- [Work order] Among the entries below, retype exactly the lines starting with the one with "どの樹脂をエレメント（ファスナーのかみ合う部分）として、テープに" and going on through the one with "spedizioni, che riprenderanno", but not the pictures.

- [Source data]
━━━

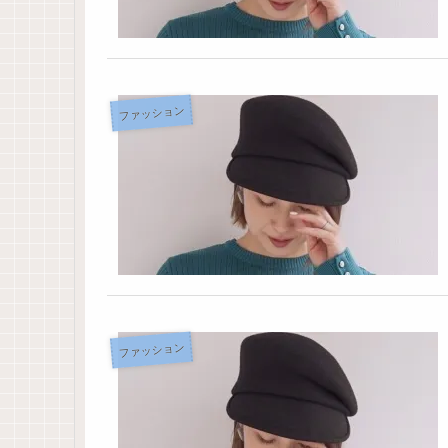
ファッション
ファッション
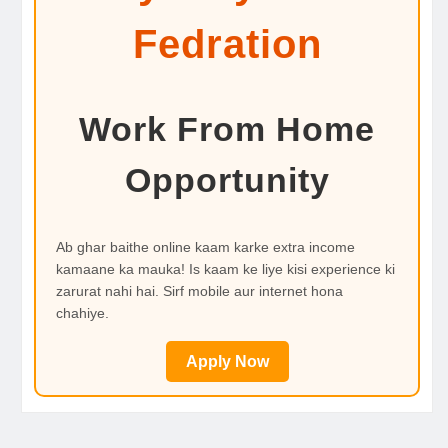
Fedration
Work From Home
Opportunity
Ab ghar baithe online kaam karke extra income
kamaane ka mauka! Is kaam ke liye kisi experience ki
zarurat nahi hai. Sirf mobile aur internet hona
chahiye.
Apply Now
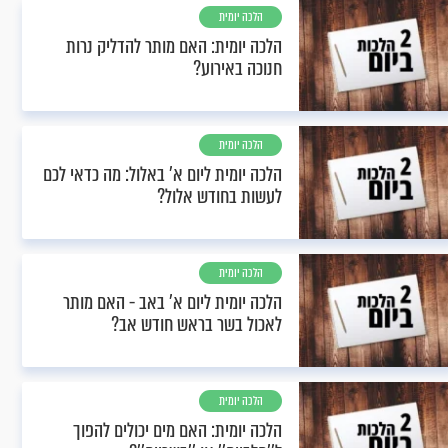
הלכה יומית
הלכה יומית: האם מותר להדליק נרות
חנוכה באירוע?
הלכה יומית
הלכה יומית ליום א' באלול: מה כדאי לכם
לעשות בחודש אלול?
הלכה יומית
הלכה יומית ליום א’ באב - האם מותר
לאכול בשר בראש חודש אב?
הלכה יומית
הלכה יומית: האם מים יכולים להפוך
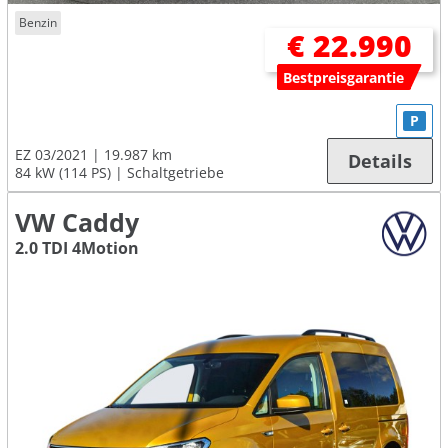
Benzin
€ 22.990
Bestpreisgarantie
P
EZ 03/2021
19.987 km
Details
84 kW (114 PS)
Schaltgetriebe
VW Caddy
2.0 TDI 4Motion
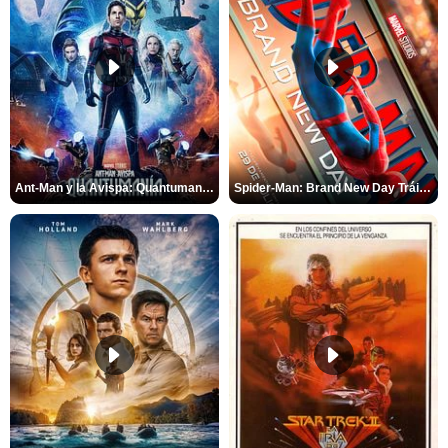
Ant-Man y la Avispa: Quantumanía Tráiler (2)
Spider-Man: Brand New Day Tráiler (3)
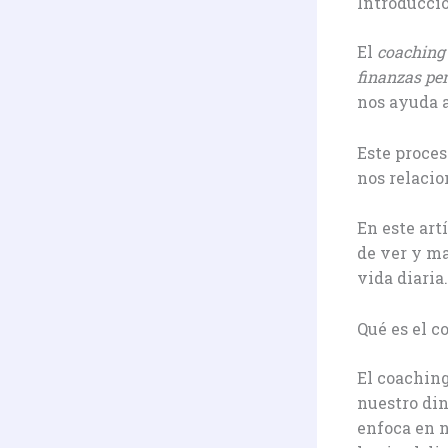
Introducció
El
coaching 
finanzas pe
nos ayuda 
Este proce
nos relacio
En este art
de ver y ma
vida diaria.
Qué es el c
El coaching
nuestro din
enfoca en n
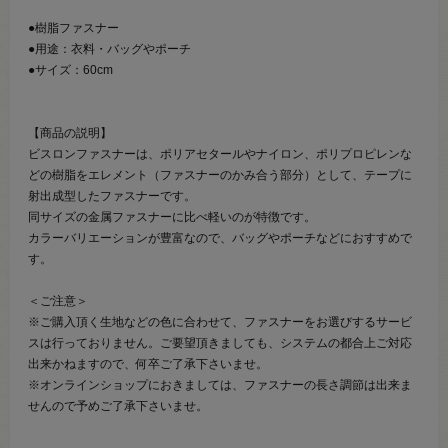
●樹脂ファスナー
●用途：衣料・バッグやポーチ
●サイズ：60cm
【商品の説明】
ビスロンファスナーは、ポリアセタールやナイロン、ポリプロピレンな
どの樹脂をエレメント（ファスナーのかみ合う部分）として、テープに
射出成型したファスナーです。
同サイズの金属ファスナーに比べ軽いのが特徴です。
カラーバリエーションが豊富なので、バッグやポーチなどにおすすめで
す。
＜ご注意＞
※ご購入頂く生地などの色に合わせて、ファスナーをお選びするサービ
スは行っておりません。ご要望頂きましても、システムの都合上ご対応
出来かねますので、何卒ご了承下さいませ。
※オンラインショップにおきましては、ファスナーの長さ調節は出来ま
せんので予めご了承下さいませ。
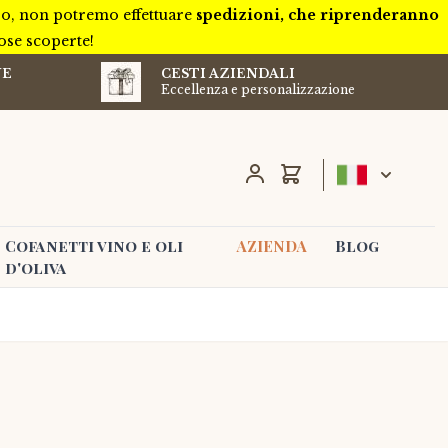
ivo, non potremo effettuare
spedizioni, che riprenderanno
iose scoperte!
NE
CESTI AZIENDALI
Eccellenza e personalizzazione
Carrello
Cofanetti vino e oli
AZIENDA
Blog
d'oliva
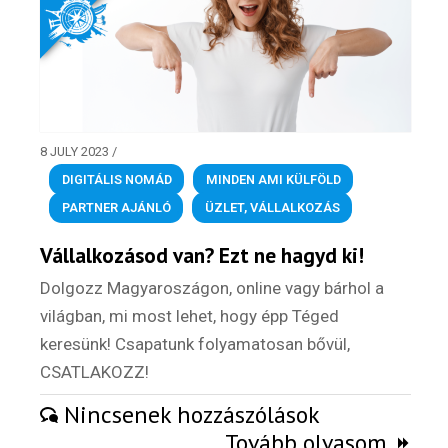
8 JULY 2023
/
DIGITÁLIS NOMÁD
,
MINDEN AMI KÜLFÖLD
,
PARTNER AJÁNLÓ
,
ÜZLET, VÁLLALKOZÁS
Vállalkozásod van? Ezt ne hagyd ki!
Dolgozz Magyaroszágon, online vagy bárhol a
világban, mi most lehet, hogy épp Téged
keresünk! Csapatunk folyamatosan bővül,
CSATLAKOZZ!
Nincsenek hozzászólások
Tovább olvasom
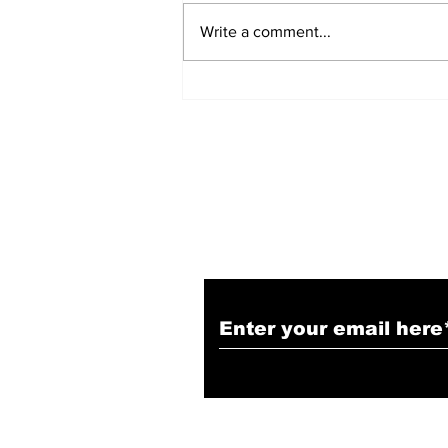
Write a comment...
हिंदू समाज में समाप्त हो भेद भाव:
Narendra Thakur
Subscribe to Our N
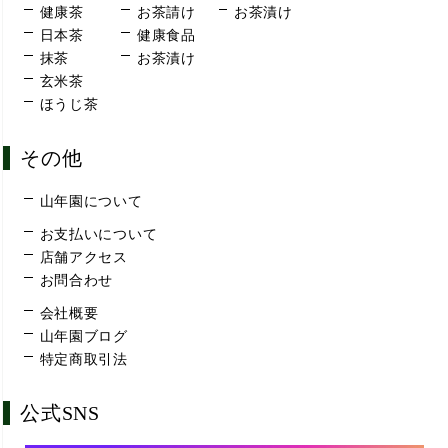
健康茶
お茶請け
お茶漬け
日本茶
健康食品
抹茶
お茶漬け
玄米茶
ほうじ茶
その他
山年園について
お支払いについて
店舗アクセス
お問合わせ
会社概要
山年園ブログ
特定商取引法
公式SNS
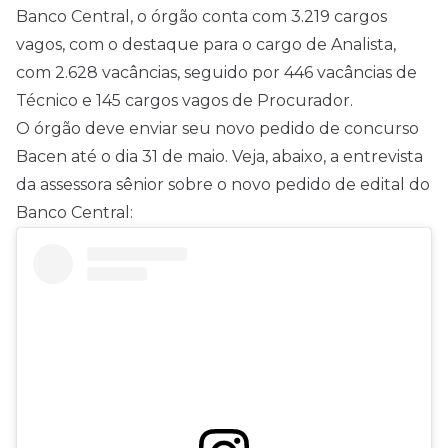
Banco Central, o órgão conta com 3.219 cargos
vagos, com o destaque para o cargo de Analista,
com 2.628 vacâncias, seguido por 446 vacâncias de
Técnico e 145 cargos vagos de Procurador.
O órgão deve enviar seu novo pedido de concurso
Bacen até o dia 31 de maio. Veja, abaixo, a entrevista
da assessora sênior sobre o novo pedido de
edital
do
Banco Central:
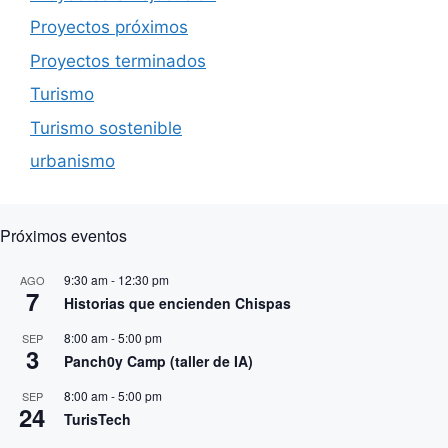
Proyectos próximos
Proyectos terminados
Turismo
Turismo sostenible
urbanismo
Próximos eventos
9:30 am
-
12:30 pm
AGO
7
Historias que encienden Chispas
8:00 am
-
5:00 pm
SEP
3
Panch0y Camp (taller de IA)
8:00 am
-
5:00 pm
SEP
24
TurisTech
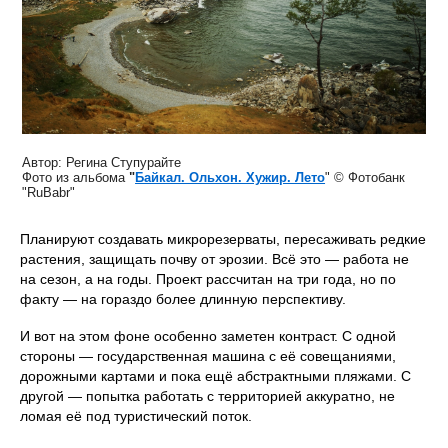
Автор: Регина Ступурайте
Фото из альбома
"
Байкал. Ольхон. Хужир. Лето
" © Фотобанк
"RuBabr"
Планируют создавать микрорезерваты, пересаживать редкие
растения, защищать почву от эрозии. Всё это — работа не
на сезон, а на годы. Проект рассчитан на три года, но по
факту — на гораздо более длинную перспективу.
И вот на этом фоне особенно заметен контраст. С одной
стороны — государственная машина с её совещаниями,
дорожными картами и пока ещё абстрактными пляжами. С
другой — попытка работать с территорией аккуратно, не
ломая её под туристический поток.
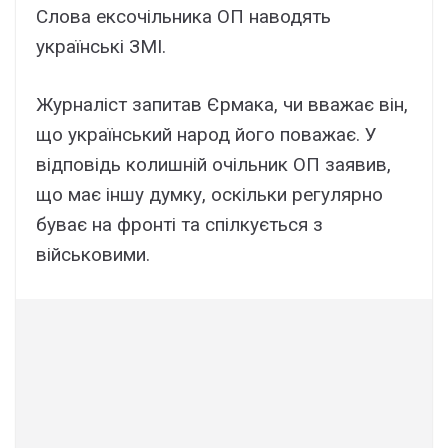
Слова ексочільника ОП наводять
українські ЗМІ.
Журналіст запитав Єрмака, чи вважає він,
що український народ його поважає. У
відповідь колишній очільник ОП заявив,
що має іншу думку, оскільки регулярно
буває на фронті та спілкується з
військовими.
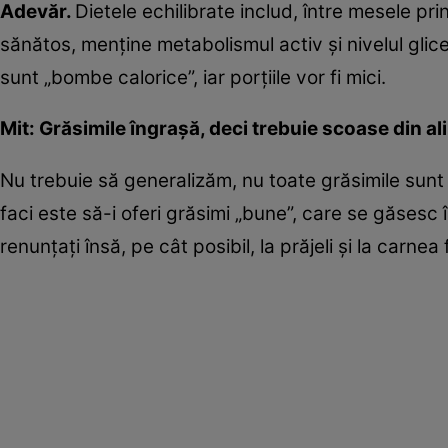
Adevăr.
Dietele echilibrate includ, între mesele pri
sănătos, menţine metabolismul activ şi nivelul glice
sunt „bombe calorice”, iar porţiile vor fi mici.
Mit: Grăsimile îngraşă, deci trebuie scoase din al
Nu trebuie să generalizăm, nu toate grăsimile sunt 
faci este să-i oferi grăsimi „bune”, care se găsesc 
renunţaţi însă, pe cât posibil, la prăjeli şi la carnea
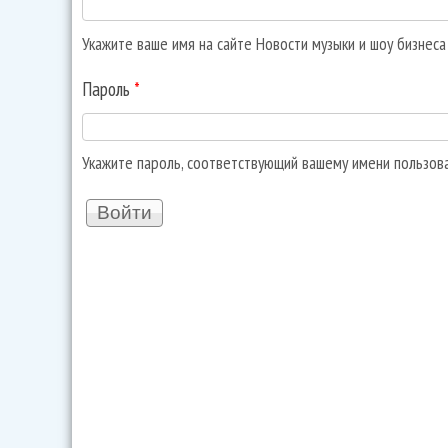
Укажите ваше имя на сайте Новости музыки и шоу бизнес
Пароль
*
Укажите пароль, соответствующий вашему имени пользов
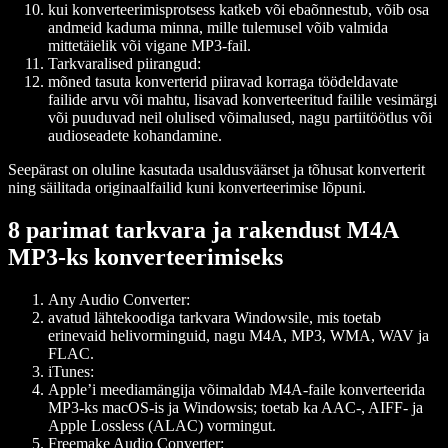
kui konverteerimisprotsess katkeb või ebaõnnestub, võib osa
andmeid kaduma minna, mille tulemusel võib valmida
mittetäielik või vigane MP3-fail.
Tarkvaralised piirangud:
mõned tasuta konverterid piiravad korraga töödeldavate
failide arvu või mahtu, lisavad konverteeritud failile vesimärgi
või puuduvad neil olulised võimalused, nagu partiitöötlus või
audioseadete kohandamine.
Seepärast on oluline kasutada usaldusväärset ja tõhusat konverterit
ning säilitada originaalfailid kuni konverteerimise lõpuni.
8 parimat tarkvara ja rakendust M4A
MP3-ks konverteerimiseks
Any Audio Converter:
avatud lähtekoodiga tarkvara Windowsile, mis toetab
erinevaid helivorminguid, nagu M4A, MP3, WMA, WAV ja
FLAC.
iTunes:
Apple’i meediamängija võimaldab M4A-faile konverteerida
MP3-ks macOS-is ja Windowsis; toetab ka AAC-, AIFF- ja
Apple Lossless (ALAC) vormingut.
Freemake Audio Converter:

━━━

- [Result for this exercise]
どの樹脂をエレメント（ファスナーのかみ合う部分）として、テープに
射出成型したファスナーです。
同サイズの金属ファスナーに比べ軽いのが特徴です。
カラーバリエーションが豊富なので、バッグやポーチなどにおすすめで
す。
＜ご注意＞
※ご購入頂く生地などの色に合わせて、ファスナーをお選びするサービ
スは行っておりません。ご要望頂きましても、システムの都合上ご対応
出来かねますので、何卒ご了承下さいませ。
※オンラインショップにおきましては、ファスナーの長さ調節は出来ま
せんので予めご了承下さいませ。
ivo, non potremo effettuare
spedizioni, che riprenderanno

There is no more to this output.